Ihre Aufgabe »
Wie lautet der Abschnitt des Übungstexts, der mit „4. Schutz für“ beginnt und bis einschließlich „ohne Zeitlimit anzufügen.“ reicht, wenn man darin „Straßburg“ durch „Strassburg“ ersetzt?

Übungstext »
Auch Luxemburg äußerte sich schützend zur schönen neuen Onlinewelt: In Scarlet Extended (2011) beschied der Europäische Gerichtshof, dass ein Gesetz, das Internetdiensteanbieter dazu verpflichtet, Filtersoftware zu installieren, um damit illegale Inhalte aufzuspüren, gegen europäisches Datenschutzrecht und die Meinungsäußerungsfreiheit verstößt. In SABAM (2012) unterstrich der EuGH, dass auch soziale Netzwerke nicht gezwungen werden können, Filtersoftware zum Aufspüren von Copyrightverstößen zu einzubauen.
4. Schutz für JournalistInnen
JournalistInnen fanden in Straßburg auch 2012 einen Freund. In Stoll gegen die Schweiz (2012) betonte die Große Kammer, das die Beachtung journalistischer Sorgfalt gerade in einer Zeit des Austausches riesiger Informationsmengen im Netz und außerhalb stark zunimmt. Diese Sorgfalt umfasst auch Internetarchive, die vom Schutzumfang des Artikel 10 EMRK umfasst sind. In Folge von Times Newspapers Ltd egen. Vereinigtes Königreich (2009) sind Zeitungen verpflichtet, gedruckte Korrekturen auch bei archivierten Artikeln ohne Zeitlimit anzufügen.

Daten »
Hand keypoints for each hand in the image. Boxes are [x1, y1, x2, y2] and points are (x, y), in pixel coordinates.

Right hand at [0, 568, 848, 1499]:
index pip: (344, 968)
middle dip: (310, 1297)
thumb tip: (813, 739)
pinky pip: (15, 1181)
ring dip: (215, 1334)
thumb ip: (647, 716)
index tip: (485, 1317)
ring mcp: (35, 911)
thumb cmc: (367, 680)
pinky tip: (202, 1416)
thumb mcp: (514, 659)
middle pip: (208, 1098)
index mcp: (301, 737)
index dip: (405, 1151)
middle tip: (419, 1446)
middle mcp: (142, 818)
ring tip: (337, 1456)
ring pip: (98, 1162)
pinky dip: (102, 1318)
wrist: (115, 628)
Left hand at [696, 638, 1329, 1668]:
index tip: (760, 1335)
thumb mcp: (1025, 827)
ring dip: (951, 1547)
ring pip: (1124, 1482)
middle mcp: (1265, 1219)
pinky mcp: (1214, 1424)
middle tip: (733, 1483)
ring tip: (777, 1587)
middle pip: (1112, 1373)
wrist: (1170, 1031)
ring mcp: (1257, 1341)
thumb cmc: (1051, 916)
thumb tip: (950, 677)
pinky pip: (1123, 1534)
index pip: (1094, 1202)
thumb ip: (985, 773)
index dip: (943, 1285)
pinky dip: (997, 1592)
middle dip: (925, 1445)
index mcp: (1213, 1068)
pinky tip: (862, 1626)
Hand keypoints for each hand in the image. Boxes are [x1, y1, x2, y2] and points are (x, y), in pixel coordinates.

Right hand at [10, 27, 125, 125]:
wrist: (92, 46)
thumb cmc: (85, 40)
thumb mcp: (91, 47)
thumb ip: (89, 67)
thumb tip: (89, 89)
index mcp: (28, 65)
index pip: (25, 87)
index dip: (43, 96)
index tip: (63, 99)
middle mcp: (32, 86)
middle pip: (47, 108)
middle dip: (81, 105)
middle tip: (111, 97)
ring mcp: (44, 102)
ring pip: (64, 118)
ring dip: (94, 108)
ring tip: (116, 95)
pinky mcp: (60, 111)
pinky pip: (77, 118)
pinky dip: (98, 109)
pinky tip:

Übungsergebnis »
4. Schutz für JournalistInnen
JournalistInnen fanden in Strassburg auch 2012 einen Freund. In Stoll gegen die Schweiz (2012) betonte die Große Kammer, das die Beachtung journalistischer Sorgfalt gerade in einer Zeit des Austausches riesiger Informationsmengen im Netz und außerhalb stark zunimmt. Diese Sorgfalt umfasst auch Internetarchive, die vom Schutzumfang des Artikel 10 EMRK umfasst sind. In Folge von Times Newspapers Ltd egen. Vereinigtes Königreich (2009) sind Zeitungen verpflichtet, gedruckte Korrekturen auch bei archivierten Artikeln ohne Zeitlimit anzufügen.